Parameter containing:
tensor([[ 0.2247,  0.1487,  0.0881, -0.2991,  0.0971, -0.0459,  0.2221, -0.1868]],
       device='cuda:0', requires_grad=True)

In [6]:
import torch

# example input sizes
#batch_size, hidden_size =4, 8

# create dummy data (bsz=4, hid=256)
x = torch.randn(batch_size,hidden_size, dtype=torch.float, device="cuda") 

# do forward
z2 = fp32_model(x)

# check dtypr of output logits
f"logits type = {z2.dtype}"

tensor([[-0.2388, -0.0356, -0.1086,  0.4998,  0.0016, -0.5134, -0.0702, -0.0403],
        [-0.6645, -0.0950, -0.7363,  0.5179, -0.5337, -0.3007,  0.6192, -0.6999],
        [-0.4698,  0.1093, -0.9383,  0.2190, -0.0976, -0.2578,  0.8914, -0.2335],
        [-0.3563, -0.7386,  0.2531, -0.5503,  0.1289,  0.4823, -0.4234,  0.9617]],
       device='cuda:0', grad_fn=<MmBackward0>)
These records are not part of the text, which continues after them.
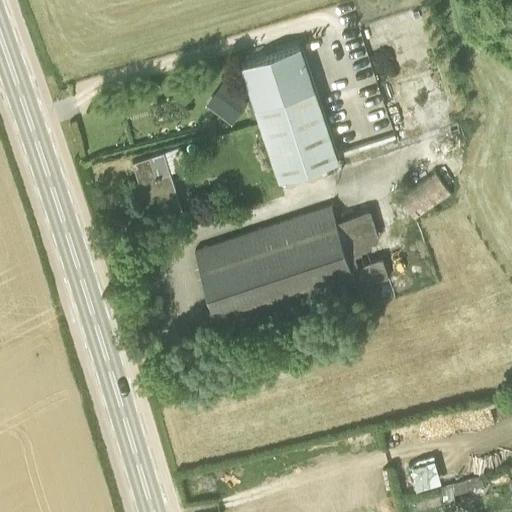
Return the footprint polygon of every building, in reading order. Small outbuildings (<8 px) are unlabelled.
[(279,181),(338,161),(300,46),(241,66),(279,181)] [(226,80),(209,100),(235,121),(251,101),(226,80)] [(171,171),(164,151),(150,155),(133,160),(152,221),(183,211),(171,171)] [(415,221),(450,195),(433,170),(397,195),(415,221)] [(359,287),(337,221),(332,205),(195,248),(222,333),(359,287)] [(385,255),(371,210),(337,221),(359,287),(389,278),(382,256),(385,255)] [(486,476),(443,478),(444,499),(487,497),(486,476)]
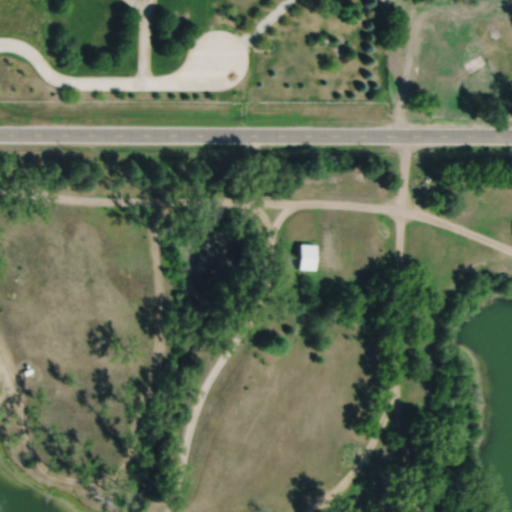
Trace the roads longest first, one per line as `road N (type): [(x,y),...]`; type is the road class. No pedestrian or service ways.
road 1 (tertiary): [(0,133),(511,135)]
road 2 (track): [(75,481),(115,473),(134,444),(160,343),(153,234),(160,200)]
road 3 (track): [(116,507),(40,467),(21,429),(18,386),(0,341)]
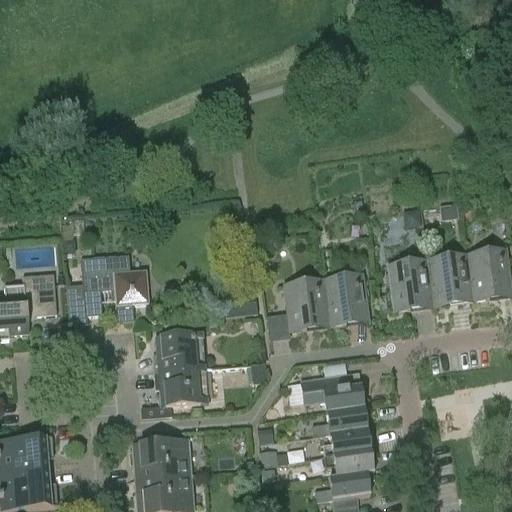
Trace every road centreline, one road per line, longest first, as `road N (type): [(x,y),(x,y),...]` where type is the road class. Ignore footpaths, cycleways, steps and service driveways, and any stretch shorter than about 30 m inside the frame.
road 1 (residential): [(122,418),(141,427),(249,422),(290,365),(401,348)]
road 2 (residential): [(82,422),(31,417),(24,389),(32,362),(79,354),(111,353),(122,418)]
road 3 (residential): [(427,511),(401,348)]
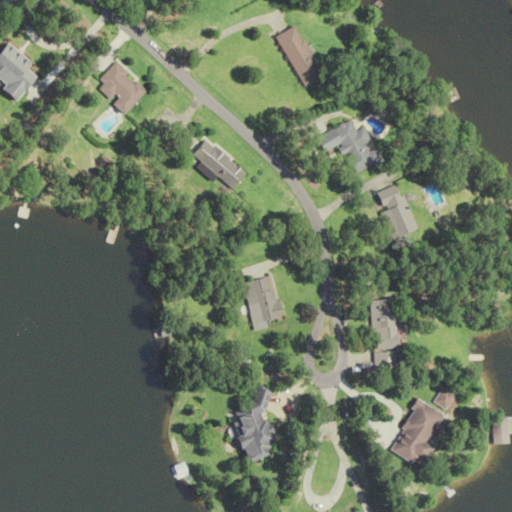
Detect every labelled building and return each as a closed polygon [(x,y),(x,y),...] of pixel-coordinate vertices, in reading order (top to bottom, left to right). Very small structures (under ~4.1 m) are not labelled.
[(296,87),(313,77),(286,26),(269,35),(296,87)] [(21,101),(43,74),(8,44),(0,53),(0,70),(12,81),(6,88),(21,101)] [(128,115),(149,93),(119,63),(97,85),(128,115)] [(349,131),(344,121),(309,140),(317,156),(334,147),(349,175),(373,163),(362,143),(364,143),(356,127),(349,131)] [(238,176),(205,139),(190,152),(223,190),(238,176)] [(413,229),(390,185),(369,196),(392,240),(413,229)] [(240,307),(248,305),(252,324),(275,318),(266,277),(235,283),(240,307)] [(400,350),(398,300),(371,301),(373,351),(400,350)] [(234,465),(267,451),(251,415),(257,412),(254,403),(263,399),(258,387),(243,394),(246,400),(213,415),(234,465)] [(419,467),(430,447),(424,444),(440,416),(415,402),(388,449),(419,467)] [(501,418),(486,418),(486,445),(501,445),(501,418)]
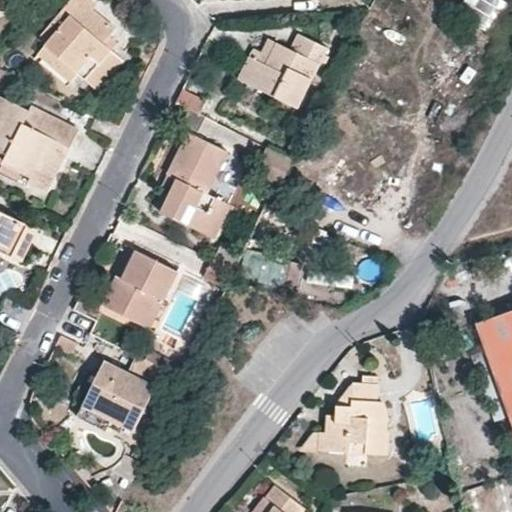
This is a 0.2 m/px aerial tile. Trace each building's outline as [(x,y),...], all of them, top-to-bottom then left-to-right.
[(0,0),(0,15),(11,8),(9,2),(11,0),(0,0)] [(113,51),(105,43),(111,37),(117,29),(95,10),(97,6),(90,0),(72,0),(43,36),(49,42),(45,46),(79,73),(99,90),(123,60),(113,51)] [(492,27),(507,2),(503,0),(469,0),(463,11),(492,27)] [(251,58),(240,80),(298,109),(328,49),(300,34),(292,51),(277,43),(266,66),(260,62),(251,58)] [(113,51),(119,44),(111,37),(105,43),(113,51)] [(277,43),(271,40),(260,62),(266,66),(277,43)] [(45,46),(39,54),(72,81),(79,73),(45,46)] [(207,101),(185,90),(179,102),(201,114),(207,101)] [(0,96),(0,151),(8,156),(6,163),(33,176),(37,170),(55,179),(65,157),(62,156),(56,152),(60,143),(67,146),(75,129),(33,108),(30,112),(0,96)] [(67,146),(73,149),(81,131),(75,129),(67,146)] [(231,205),(224,201),(209,194),(229,151),(191,133),(170,177),(179,181),(173,191),(163,214),(215,239),(231,205)] [(67,146),(60,143),(56,152),(62,156),(67,146)] [(283,185),(295,161),(268,147),(256,171),(283,185)] [(33,176),(31,182),(49,191),(55,179),(37,170),(33,176)] [(170,177),(165,187),(173,191),(179,181),(170,177)] [(0,243),(7,247),(4,253),(13,258),(30,225),(0,210),(0,243)] [(13,258),(22,262),(38,230),(30,225),(13,258)] [(234,270),(243,254),(221,244),(213,260),(234,270)] [(249,245),(240,267),(292,289),(301,267),(249,245)] [(139,251),(133,248),(119,275),(125,279),(139,251)] [(130,308),(149,316),(159,298),(164,299),(178,271),(139,251),(125,279),(119,275),(105,306),(126,316),(130,308)] [(130,308),(126,316),(150,328),(164,299),(159,298),(149,316),(130,308)] [(511,312),(473,327),(511,432),(511,312)] [(89,398),(85,405),(113,418),(125,424),(136,430),(165,368),(138,356),(128,374),(105,363),(98,377),(89,398)] [(378,401),(380,386),(355,384),(345,399),(378,401)] [(351,452),(351,443),(367,444),(367,454),(387,455),(389,434),(382,426),(381,421),(390,421),(385,402),(378,401),(345,399),(339,406),(345,408),(344,417),(337,416),(330,415),(329,433),(324,432),(322,451),(351,452)] [(85,405),(77,420),(104,435),(106,433),(110,427),(113,418),(85,405)] [(345,408),(339,406),(337,416),(344,417),(345,408)] [(113,418),(110,427),(121,432),(125,424),(113,418)] [(381,421),(382,426),(389,434),(390,421),(381,421)] [(324,432),(317,432),(304,450),(322,451),(324,432)] [(351,443),(351,452),(367,454),(367,444),(351,443)] [(302,511),(306,508),(279,487),(258,511),(302,511)]
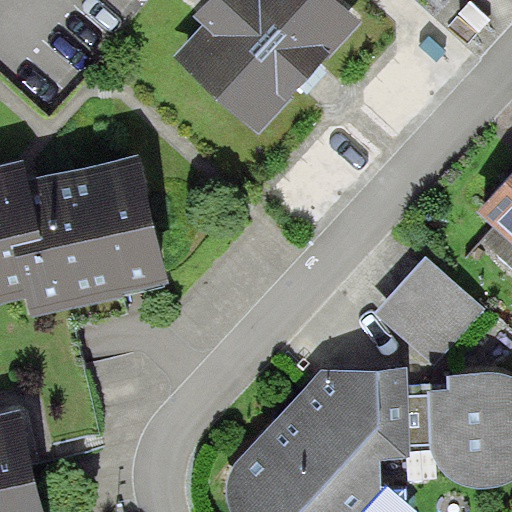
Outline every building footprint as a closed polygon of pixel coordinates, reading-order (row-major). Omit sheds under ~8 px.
[(169,53),(253,134),(293,93),(282,83),(308,57),(314,63),(353,23),(329,0),(188,0),(183,6),(199,22),(169,53)] [(472,199),(511,235),(511,159),(510,157),(472,199)] [(140,160),(27,186),(24,171),(0,176),(0,283),(29,277),(36,309),(167,280),(140,160)] [(379,301),(433,352),(485,298),(431,247),(379,301)] [(383,442),(411,442),(409,377),(409,352),(378,350),(324,358),(231,454),(229,473),(232,488),(241,499),(253,509),(300,511),(406,511),(407,477),(384,476),(383,442)] [(429,377),(409,377),(411,442),(417,443),(417,465),(441,465),(440,441),(451,454),(469,466),(487,470),(502,469),(511,466),(511,361),(497,355),(450,352),(450,365),(430,365),(429,377)] [(42,511),(19,417),(0,421),(0,511),(42,511)]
'logits type = torch.float32'

In [7]:
# craete dummy data (bsz=4)
#y = torch.tensor([[1.9], [9.5], [0.9], [1.2]], dtype=torch.half, device="cuda") #batch_size =4
y = torch.tensor([[1.9], [9.5], [0.9], [1.2]], dtype=torch.float32, device="cuda") #batch_size =4
#y = torch.tensor([[1.9]], dtype=torch.float32, device="cuda")
#y = torch.tensor([[1.9], [0.5]], dtype=torch.float32, device="cuda")
# compute mean square error loss
L = torch.nn.functional.mse_loss(z2, y)

# check dtype of loss
f"loss type = {L.dtype}"

'loss type = torch.float32'

In [8]:
print(L)
print(z2)
print(y)
loss = torch.sum((z2-y)**2/batch_size)
print(loss)

tensor(25.1515, device='cuda:0', grad_fn=<MseLossBackward0>)
tensor([[-0.2023],
        [-0.1529],
        [ 0.0065],
        [-0.2864]], device='cuda:0', grad_fn=<MmBackward0>)
tensor([[1.9000],
        [9.5000],
        [0.9000],
        [1.2000]], device='cuda:0')
tensor(25.1515, device='cuda:0', grad_fn=<SumBackward0>)


In [9]:
L.backward()
w2_weight = fp32_model.w2.weight.clone().detach()
w1_weight = fp32_model.w1.weight.clone().detach()
print(f'before: {fp32_model.w2.weight}\n')
optimizer.step()
print(f'after: {fp32_model.w2.weight}\n')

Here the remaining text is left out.